Dyes released from different industries are one of the major pollutants in the water system. So removal of dye before disposal to the main water stream is necessary. In this study, adsorption technique was adopted for removal of the cationic dye from aqueous system using reduced graphene oxide (rGO) as adsorbent material. The kinetic study of adsorption shows that the present system follows pseudo second order kinetic (linear) model. Adsorption isotherm investigation indicates that the adsorption of methyl green onto rGO nanosheets follows the isotherm models in the order Toth>Sips>Dubinin–Radushkevich (D–R)>Scatchard>Langmuir>Temkin>Freundlich model in the pH range 4–6. However, the order changes to D–R>Scatchard>Toth>Sips>Langmuir>Temkin>Freundlich model at pH 7 and 9. The adsorption capacity of methyl green onto the rGO nanosheets increases with increasing pH of the medium due to the change in the surface properties. Presence of other ions like Na+, Ca2+, Mg2+ and SO42− also influenced on adsorption due to the change in the surface properties. The magnitude of ΔG° values are found to be in the characteristic range of physisorption nature of adsorption.
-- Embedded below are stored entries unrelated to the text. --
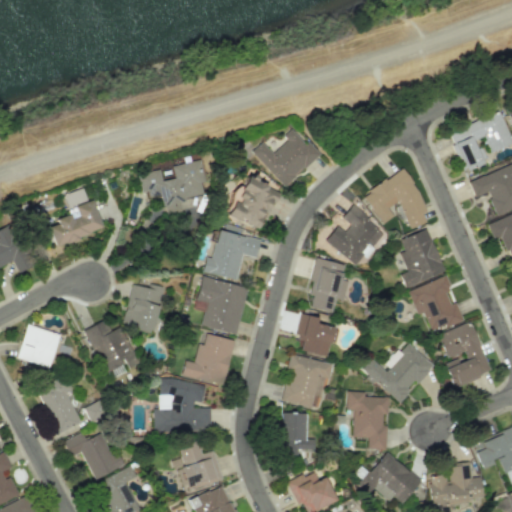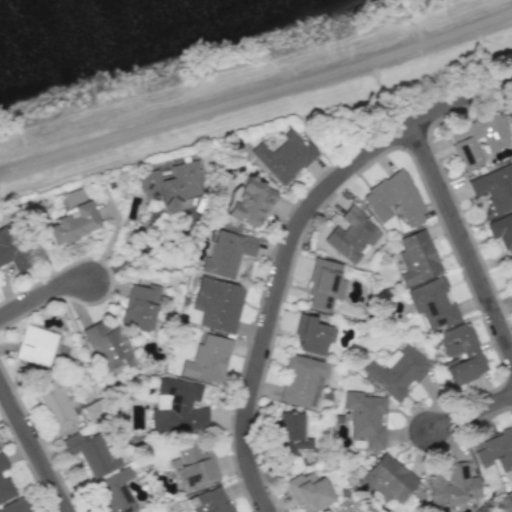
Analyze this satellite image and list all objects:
road: (256, 95)
building: (509, 113)
building: (477, 139)
building: (284, 156)
building: (171, 185)
building: (494, 187)
building: (252, 199)
building: (394, 199)
building: (250, 202)
building: (73, 223)
building: (501, 231)
building: (353, 234)
building: (352, 236)
road: (463, 237)
road: (294, 243)
building: (10, 249)
building: (227, 251)
building: (228, 252)
building: (416, 257)
building: (510, 277)
building: (324, 283)
building: (324, 284)
road: (43, 290)
building: (219, 302)
building: (140, 304)
building: (218, 304)
building: (433, 304)
building: (140, 306)
building: (314, 333)
building: (311, 335)
building: (35, 344)
building: (35, 345)
building: (107, 346)
building: (460, 354)
building: (208, 358)
building: (207, 360)
building: (396, 372)
building: (302, 377)
building: (302, 380)
building: (56, 403)
building: (179, 407)
building: (94, 410)
road: (473, 415)
building: (365, 417)
building: (291, 435)
road: (33, 449)
building: (495, 450)
building: (91, 452)
building: (195, 465)
street lamp: (236, 478)
building: (4, 481)
building: (451, 486)
building: (308, 491)
building: (116, 492)
building: (508, 499)
building: (210, 501)
building: (15, 505)
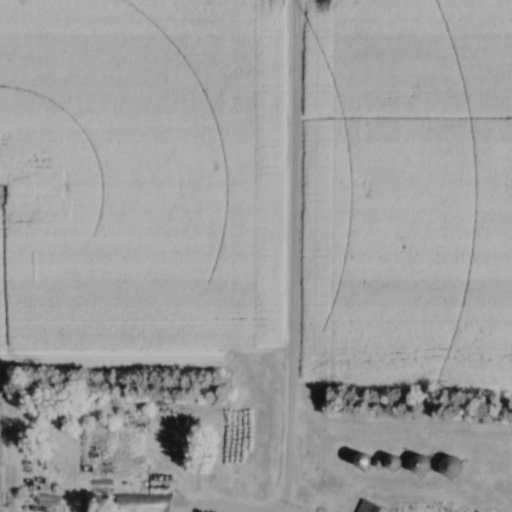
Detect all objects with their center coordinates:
road: (291, 257)
building: (368, 462)
building: (422, 467)
building: (455, 468)
building: (147, 503)
building: (371, 508)
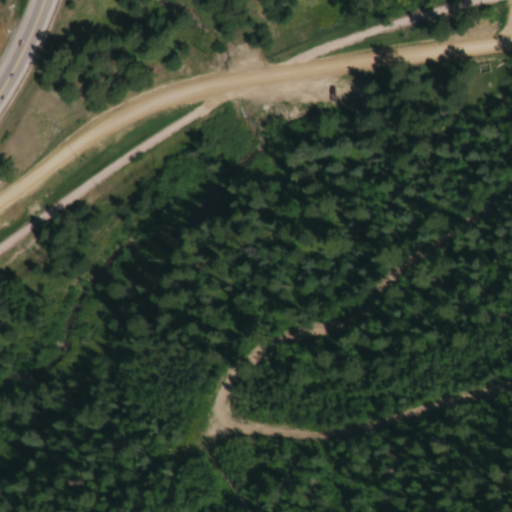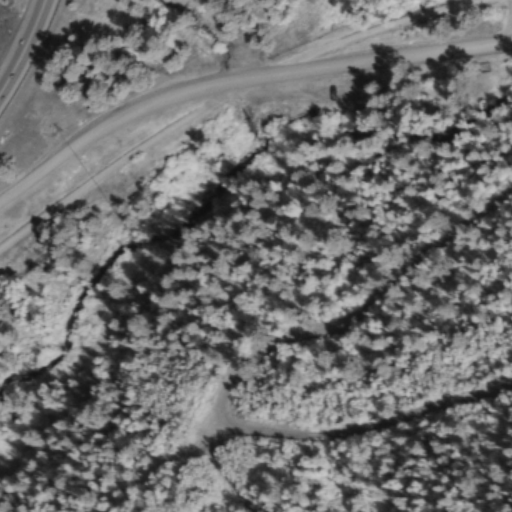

Further, the mechanism of the adsorption process was investigated by FTIR spectroscopy and it indicates that the adsorption is due to electrostatic interaction between methyl green dye molecule and rGO nanosheets. X-ray radial distribution function (RDF) analysis revealed the formation regular molecular packets of graphene. X-ray diffraction (XRD) analysis of the rGO nanosheets before and after adsorption of the dye molecule indicates that some textural changes occur in the rGO nanosheets upon adsorption of the methyl green dye molecule.